◆ AIM OF THE TASK ◆
Across the records below, count every line that contains the string "pixels", then report the count alone.
______________________________
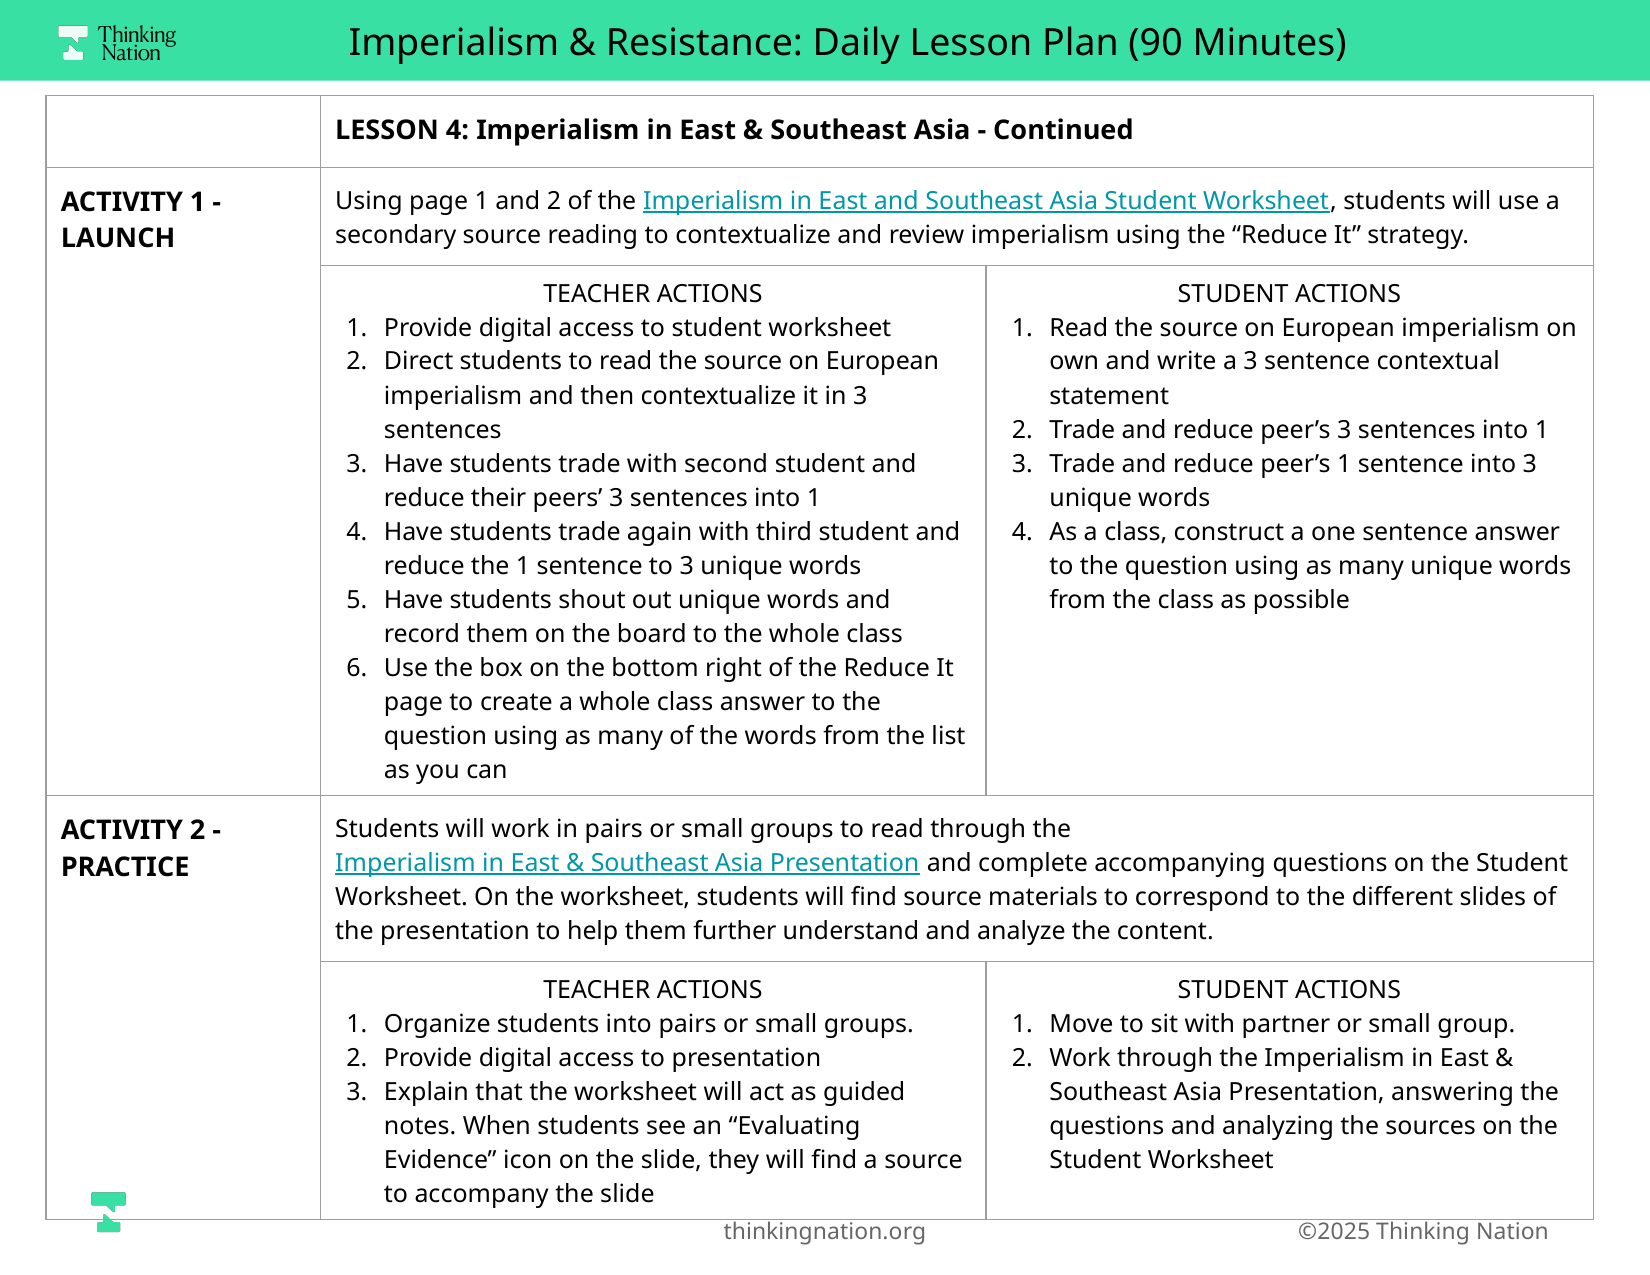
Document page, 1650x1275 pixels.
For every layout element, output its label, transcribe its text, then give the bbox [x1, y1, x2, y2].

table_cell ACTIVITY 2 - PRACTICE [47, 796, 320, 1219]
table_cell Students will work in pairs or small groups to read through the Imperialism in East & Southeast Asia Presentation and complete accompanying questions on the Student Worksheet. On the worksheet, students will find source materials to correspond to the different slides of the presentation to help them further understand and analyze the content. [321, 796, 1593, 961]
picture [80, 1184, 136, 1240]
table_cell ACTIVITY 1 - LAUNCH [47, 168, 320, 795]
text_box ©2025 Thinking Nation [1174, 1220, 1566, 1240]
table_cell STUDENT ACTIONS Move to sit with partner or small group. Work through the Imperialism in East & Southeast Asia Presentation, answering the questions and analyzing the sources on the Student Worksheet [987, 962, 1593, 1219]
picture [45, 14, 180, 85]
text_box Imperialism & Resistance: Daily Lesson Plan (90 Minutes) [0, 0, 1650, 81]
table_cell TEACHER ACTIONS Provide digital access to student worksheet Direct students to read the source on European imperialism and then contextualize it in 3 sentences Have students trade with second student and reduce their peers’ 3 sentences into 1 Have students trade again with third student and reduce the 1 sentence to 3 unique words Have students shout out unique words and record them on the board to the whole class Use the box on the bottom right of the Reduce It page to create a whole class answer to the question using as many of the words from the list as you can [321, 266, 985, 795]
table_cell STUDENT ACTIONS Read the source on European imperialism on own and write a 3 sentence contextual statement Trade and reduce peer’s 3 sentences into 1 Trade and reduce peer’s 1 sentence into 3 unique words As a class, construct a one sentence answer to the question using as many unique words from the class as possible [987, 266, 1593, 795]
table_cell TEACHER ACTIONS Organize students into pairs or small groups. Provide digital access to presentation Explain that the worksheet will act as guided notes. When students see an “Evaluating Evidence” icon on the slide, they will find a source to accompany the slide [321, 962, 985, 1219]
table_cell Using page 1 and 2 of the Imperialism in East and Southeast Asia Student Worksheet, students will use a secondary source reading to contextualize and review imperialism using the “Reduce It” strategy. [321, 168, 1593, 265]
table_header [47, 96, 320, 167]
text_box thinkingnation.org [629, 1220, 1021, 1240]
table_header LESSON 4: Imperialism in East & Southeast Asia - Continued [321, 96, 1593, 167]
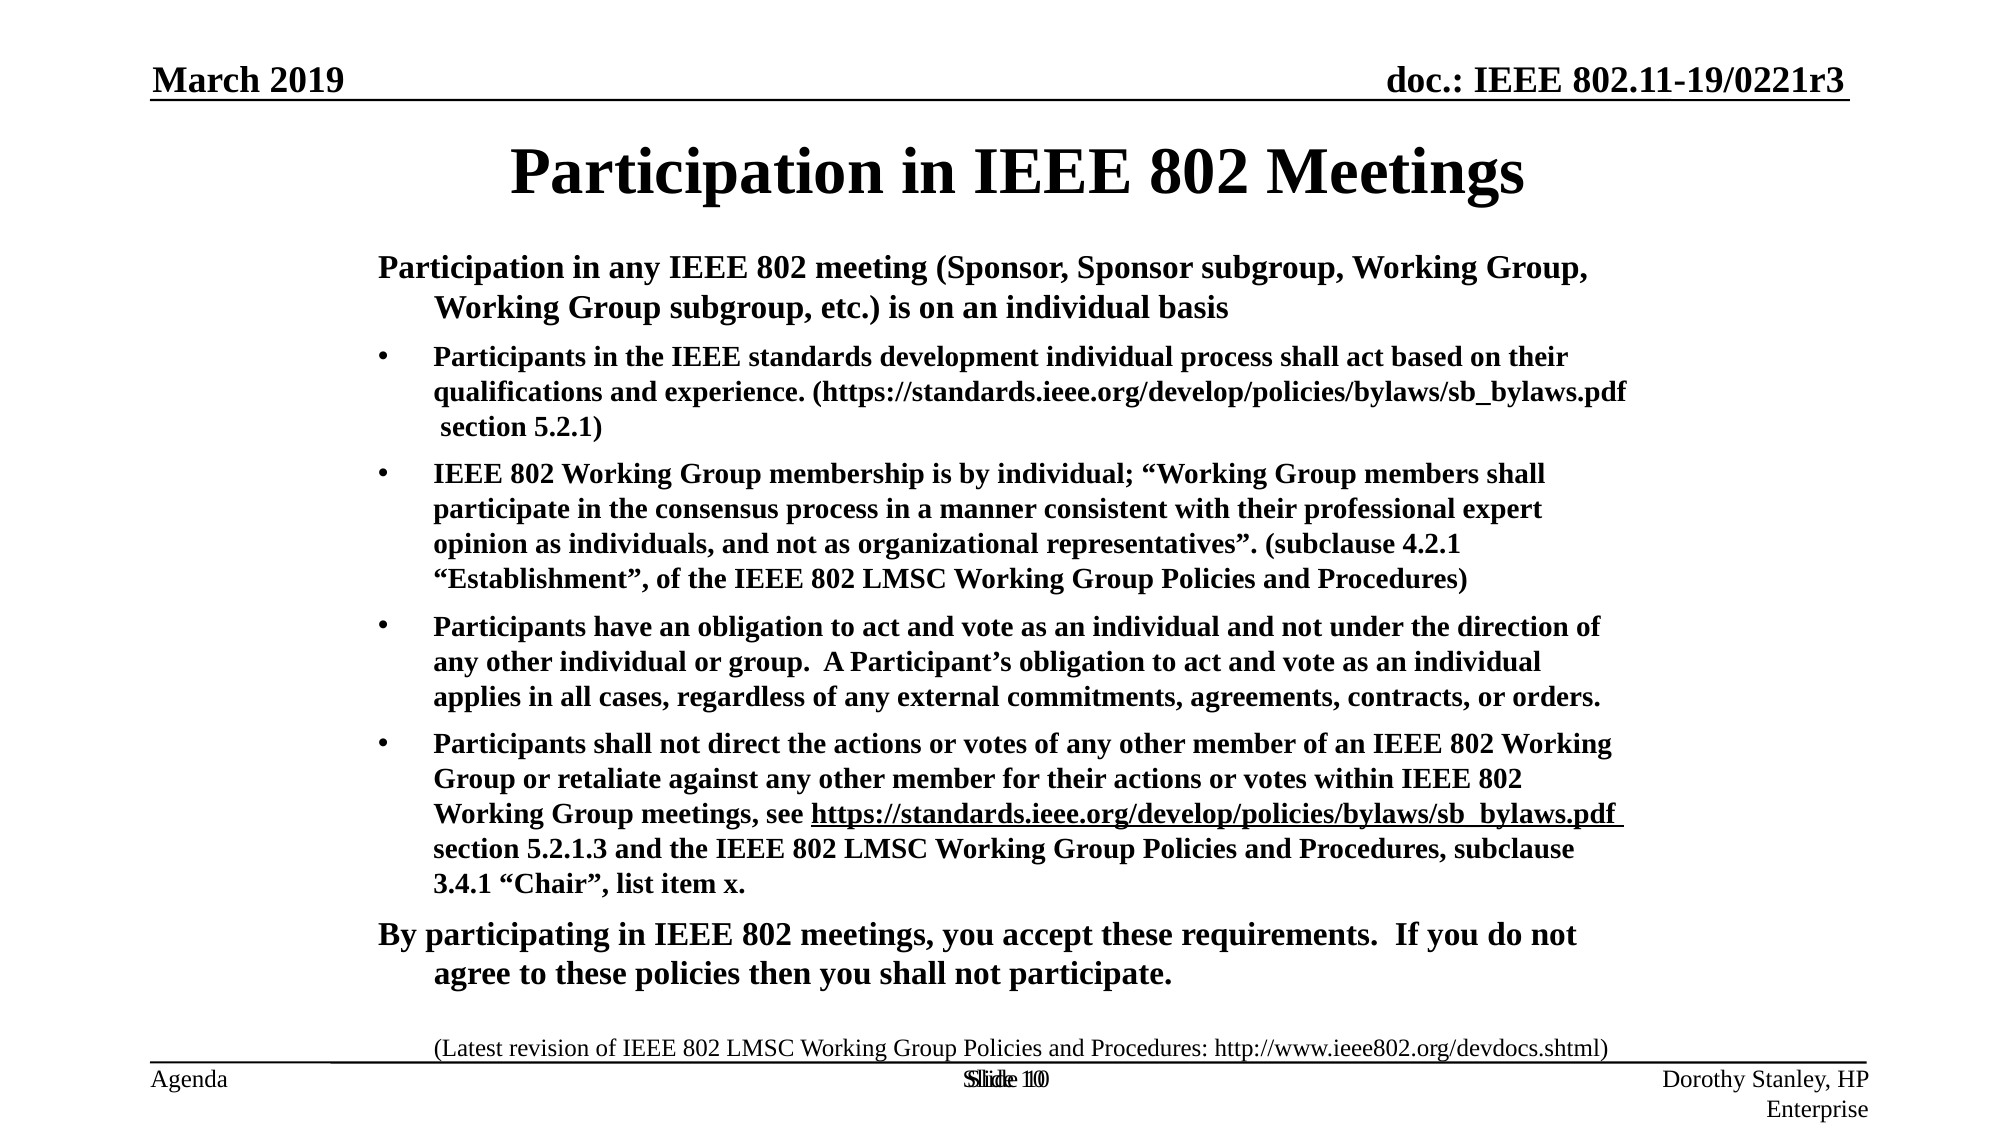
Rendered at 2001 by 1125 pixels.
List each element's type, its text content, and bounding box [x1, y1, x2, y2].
______________________________
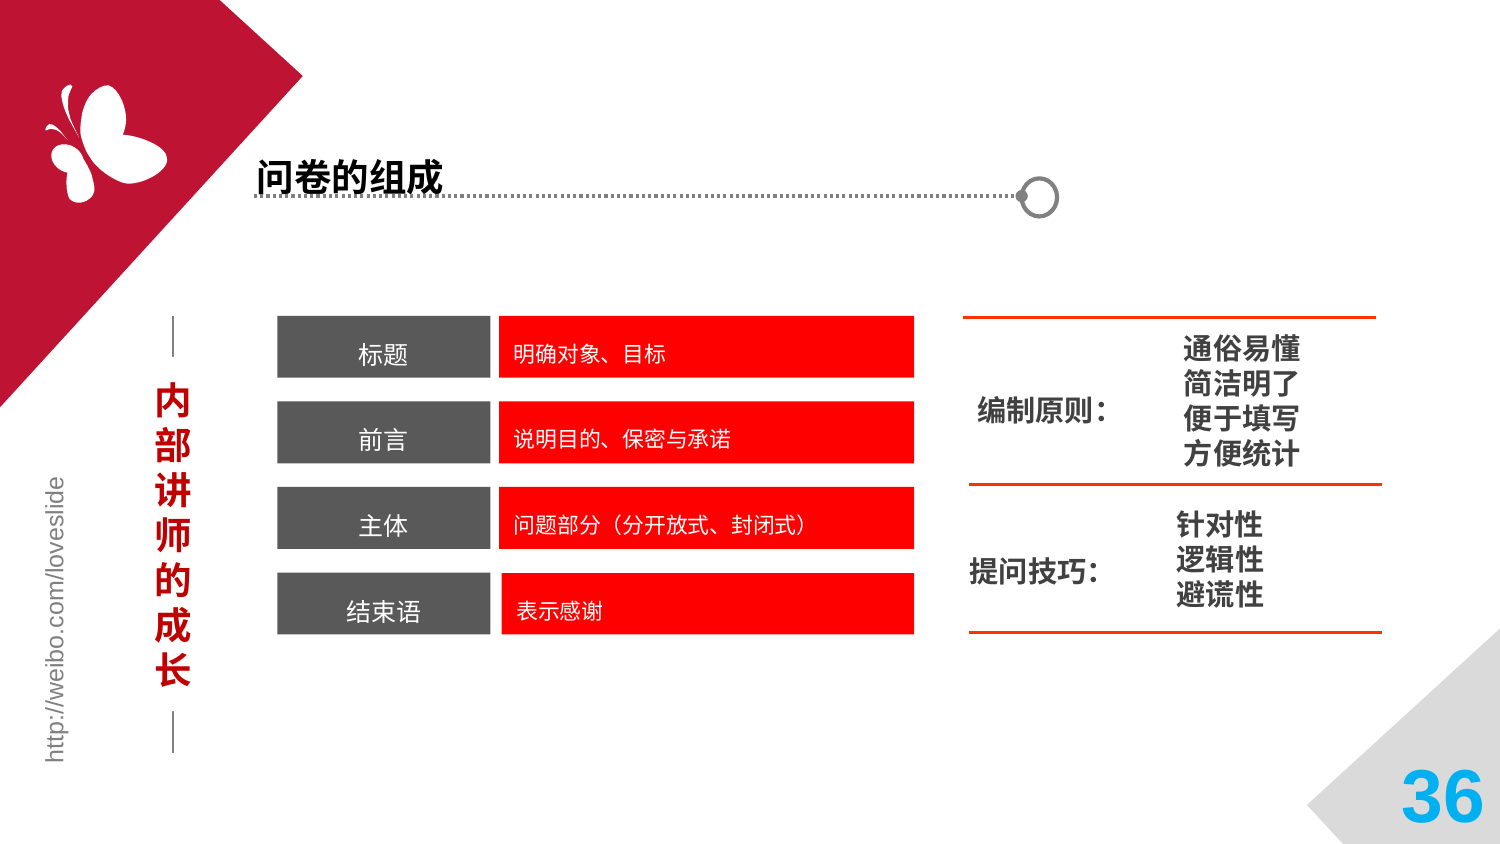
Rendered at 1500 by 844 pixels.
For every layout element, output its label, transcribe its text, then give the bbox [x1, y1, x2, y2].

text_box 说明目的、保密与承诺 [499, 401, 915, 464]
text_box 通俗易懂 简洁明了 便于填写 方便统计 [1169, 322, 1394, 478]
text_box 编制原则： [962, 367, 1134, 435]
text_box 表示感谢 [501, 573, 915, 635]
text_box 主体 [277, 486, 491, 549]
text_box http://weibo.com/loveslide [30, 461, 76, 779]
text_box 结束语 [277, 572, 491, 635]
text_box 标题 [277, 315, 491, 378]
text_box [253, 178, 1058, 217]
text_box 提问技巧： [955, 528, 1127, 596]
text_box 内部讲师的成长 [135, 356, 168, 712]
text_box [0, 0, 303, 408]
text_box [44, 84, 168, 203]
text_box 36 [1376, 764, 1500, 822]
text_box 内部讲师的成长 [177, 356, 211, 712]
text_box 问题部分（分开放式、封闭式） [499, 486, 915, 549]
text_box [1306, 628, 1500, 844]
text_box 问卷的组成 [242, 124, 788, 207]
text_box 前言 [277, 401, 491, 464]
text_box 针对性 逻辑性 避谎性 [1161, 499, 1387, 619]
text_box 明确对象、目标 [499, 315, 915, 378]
______________________________
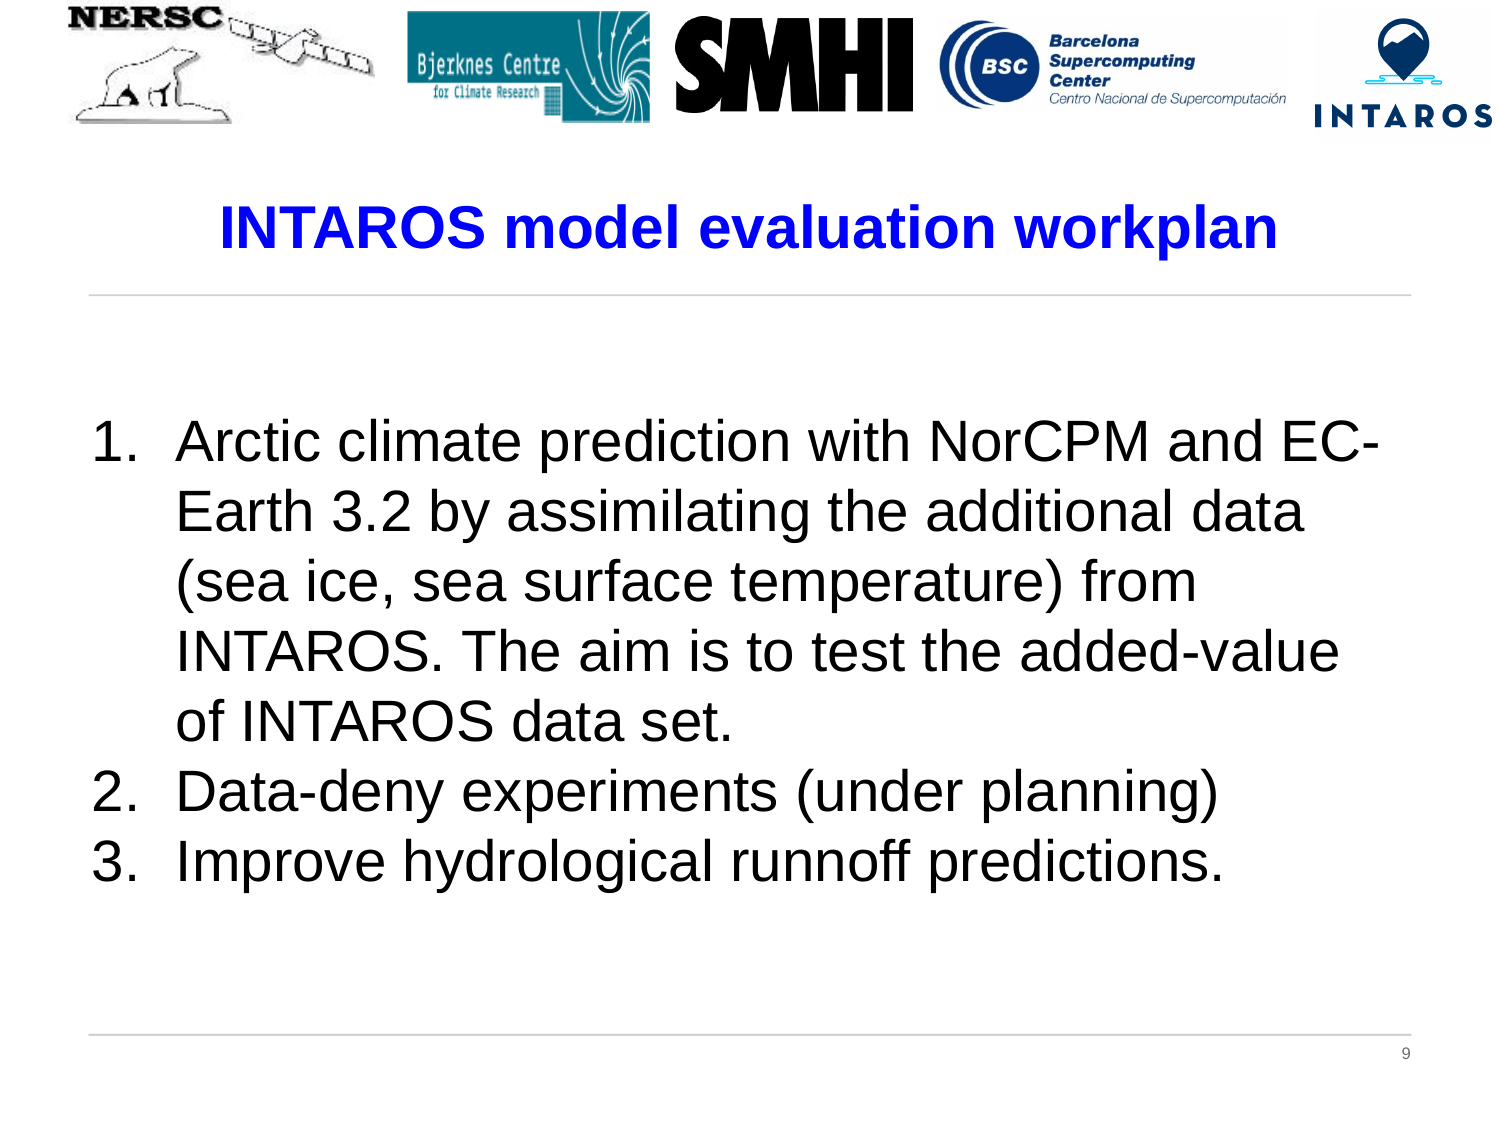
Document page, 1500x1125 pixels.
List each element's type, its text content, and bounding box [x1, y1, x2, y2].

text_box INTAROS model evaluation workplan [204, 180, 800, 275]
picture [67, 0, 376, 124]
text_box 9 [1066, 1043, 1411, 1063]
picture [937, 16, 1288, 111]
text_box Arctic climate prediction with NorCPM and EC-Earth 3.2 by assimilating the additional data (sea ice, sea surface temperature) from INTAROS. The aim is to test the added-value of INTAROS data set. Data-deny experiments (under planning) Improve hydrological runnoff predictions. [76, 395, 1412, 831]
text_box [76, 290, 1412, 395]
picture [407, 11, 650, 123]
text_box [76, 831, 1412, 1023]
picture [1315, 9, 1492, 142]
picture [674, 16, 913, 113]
______________________________
◆ EXPECTED OUTPUT ◆
4